START Extracted information

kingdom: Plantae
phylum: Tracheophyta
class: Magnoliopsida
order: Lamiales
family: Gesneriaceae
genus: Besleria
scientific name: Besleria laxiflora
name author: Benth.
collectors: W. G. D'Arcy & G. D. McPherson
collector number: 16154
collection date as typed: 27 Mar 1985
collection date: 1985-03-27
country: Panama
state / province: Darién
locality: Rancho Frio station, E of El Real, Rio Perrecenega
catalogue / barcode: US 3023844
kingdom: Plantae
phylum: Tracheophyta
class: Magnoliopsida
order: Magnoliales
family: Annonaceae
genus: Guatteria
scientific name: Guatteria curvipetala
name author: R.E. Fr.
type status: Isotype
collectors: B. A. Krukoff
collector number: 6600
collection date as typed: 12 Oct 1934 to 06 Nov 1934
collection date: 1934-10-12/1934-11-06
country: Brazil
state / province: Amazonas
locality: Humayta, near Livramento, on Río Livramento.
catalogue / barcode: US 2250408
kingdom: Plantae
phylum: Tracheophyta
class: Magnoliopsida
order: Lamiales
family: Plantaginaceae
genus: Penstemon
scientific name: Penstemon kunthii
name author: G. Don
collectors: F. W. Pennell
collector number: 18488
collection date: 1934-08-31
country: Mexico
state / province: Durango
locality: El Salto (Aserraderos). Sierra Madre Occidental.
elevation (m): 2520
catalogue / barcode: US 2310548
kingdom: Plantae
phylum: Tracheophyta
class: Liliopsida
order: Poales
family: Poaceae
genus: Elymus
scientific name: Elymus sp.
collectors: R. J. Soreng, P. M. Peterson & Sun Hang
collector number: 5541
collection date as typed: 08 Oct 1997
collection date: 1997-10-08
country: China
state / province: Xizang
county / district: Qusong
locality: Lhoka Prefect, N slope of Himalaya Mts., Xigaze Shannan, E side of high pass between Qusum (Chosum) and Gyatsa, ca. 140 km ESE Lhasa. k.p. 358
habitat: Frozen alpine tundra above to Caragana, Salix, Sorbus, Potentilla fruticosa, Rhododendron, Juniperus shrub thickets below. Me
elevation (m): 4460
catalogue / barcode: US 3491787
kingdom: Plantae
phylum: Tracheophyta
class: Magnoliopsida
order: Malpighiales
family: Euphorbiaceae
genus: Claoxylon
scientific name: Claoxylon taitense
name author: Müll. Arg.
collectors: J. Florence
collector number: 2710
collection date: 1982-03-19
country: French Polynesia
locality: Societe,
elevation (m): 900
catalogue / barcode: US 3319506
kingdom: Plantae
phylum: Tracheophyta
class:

END Extracted information

## [Exercise brief]
Can you pull out the records verbatim, from the very first line through the line that contains "state / province: Darién", including that line and nothing after it?

## [Task response]
kingdom: Plantae
phylum: Tracheophyta
class: Magnoliopsida
order: Lamiales
family: Gesneriaceae
genus: Besleria
scientific name: Besleria laxiflora
name author: Benth.
collectors: W. G. D'Arcy & G. D. McPherson
collector number: 16154
collection date as typed: 27 Mar 1985
collection date: 1985-03-27
country: Panama
state / province: Darién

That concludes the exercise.